> _Work required_: Give back exactly the lines of the material below, starting with the line with "<source format=gbr>" and going on through the line with "X424000Y132926D03*".

> _Extracted material_:
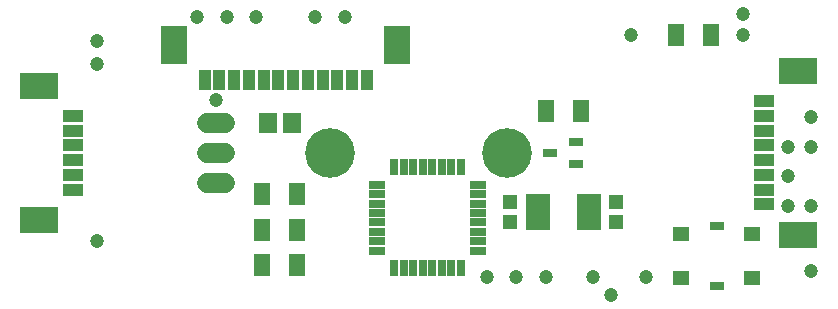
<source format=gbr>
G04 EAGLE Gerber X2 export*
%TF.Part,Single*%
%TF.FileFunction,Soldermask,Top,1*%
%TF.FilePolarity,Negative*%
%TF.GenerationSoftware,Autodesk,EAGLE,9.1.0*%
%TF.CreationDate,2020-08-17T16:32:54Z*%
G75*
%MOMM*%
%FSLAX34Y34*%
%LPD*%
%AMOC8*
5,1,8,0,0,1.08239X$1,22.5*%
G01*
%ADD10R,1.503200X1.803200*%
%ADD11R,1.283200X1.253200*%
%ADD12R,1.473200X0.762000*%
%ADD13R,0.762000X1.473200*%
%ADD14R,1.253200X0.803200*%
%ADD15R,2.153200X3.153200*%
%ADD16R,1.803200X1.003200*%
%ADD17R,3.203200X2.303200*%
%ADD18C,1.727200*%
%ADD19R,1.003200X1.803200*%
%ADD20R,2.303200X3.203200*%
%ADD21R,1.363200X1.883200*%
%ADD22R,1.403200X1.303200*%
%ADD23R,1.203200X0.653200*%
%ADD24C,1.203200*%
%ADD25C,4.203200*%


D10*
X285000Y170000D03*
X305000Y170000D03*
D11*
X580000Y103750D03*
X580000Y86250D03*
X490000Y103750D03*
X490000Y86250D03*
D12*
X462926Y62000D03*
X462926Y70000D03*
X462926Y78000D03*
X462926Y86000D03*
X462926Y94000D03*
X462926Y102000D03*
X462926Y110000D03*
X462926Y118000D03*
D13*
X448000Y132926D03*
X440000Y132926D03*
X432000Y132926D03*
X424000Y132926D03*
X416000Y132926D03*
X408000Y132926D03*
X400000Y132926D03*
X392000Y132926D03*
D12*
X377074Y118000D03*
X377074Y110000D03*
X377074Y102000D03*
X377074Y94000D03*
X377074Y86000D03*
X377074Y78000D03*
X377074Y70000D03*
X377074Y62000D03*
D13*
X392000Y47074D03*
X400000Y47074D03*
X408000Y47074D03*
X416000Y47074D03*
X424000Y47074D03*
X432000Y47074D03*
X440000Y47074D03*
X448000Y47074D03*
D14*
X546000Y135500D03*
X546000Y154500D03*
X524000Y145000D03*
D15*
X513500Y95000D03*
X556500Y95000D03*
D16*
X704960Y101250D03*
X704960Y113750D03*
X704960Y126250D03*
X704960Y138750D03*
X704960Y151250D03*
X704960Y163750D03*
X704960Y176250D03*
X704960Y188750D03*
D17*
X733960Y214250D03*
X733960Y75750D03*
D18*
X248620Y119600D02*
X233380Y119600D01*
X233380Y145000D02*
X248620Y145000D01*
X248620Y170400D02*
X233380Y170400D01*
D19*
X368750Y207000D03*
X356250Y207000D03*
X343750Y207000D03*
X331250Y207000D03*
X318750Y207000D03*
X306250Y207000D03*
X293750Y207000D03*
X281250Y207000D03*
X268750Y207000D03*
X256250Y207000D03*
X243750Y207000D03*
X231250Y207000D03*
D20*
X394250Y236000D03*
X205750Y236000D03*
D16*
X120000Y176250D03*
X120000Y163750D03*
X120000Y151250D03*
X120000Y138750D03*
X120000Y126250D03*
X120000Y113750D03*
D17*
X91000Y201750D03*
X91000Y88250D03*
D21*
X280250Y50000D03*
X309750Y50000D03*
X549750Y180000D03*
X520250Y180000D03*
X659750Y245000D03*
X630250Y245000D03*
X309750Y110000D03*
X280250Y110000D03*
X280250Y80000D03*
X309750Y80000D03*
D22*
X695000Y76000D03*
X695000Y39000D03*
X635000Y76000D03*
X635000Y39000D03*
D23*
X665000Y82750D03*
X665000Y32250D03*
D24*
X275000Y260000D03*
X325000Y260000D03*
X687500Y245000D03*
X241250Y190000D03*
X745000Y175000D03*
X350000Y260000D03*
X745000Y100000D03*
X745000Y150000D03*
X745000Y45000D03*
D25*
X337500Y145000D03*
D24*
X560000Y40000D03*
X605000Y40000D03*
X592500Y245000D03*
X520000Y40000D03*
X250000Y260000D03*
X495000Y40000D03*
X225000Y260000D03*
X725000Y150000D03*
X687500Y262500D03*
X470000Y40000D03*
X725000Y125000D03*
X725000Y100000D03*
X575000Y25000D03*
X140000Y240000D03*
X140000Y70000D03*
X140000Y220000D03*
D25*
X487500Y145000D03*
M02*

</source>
* * *
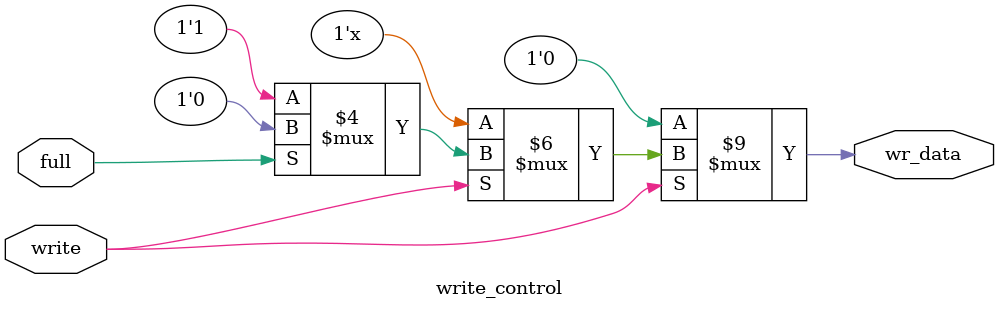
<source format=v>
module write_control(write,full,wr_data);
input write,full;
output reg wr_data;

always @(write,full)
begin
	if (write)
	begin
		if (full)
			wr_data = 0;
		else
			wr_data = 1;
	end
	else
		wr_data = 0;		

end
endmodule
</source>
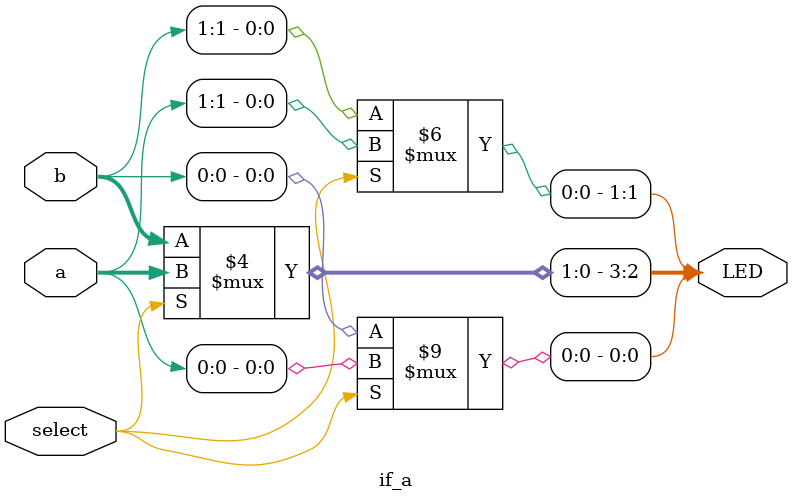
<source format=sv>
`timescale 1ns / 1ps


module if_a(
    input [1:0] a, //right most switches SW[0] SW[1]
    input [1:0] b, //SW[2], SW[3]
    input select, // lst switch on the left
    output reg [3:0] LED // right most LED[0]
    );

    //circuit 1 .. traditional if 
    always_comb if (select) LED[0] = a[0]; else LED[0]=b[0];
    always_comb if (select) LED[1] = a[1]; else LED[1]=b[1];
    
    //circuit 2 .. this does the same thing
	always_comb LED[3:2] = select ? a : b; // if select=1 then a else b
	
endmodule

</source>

> _Result for this task_:
<source format=gbr>
G04 EAGLE Gerber X2 export*
%TF.Part,Single*%
%TF.FileFunction,Soldermask,Top,1*%
%TF.FilePolarity,Negative*%
%TF.GenerationSoftware,Autodesk,EAGLE,9.1.0*%
%TF.CreationDate,2020-08-17T16:32:54Z*%
G75*
%MOMM*%
%FSLAX34Y34*%
%LPD*%
%AMOC8*
5,1,8,0,0,1.08239X$1,22.5*%
G01*
%ADD10R,1.503200X1.803200*%
%ADD11R,1.283200X1.253200*%
%ADD12R,1.473200X0.762000*%
%ADD13R,0.762000X1.473200*%
%ADD14R,1.253200X0.803200*%
%ADD15R,2.153200X3.153200*%
%ADD16R,1.803200X1.003200*%
%ADD17R,3.203200X2.303200*%
%ADD18C,1.727200*%
%ADD19R,1.003200X1.803200*%
%ADD20R,2.303200X3.203200*%
%ADD21R,1.363200X1.883200*%
%ADD22R,1.403200X1.303200*%
%ADD23R,1.203200X0.653200*%
%ADD24C,1.203200*%
%ADD25C,4.203200*%


D10*
X285000Y170000D03*
X305000Y170000D03*
D11*
X580000Y103750D03*
X580000Y86250D03*
X490000Y103750D03*
X490000Y86250D03*
D12*
X462926Y62000D03*
X462926Y70000D03*
X462926Y78000D03*
X462926Y86000D03*
X462926Y94000D03*
X462926Y102000D03*
X462926Y110000D03*
X462926Y118000D03*
D13*
X448000Y132926D03*
X440000Y132926D03*
X432000Y132926D03*
X424000Y132926D03*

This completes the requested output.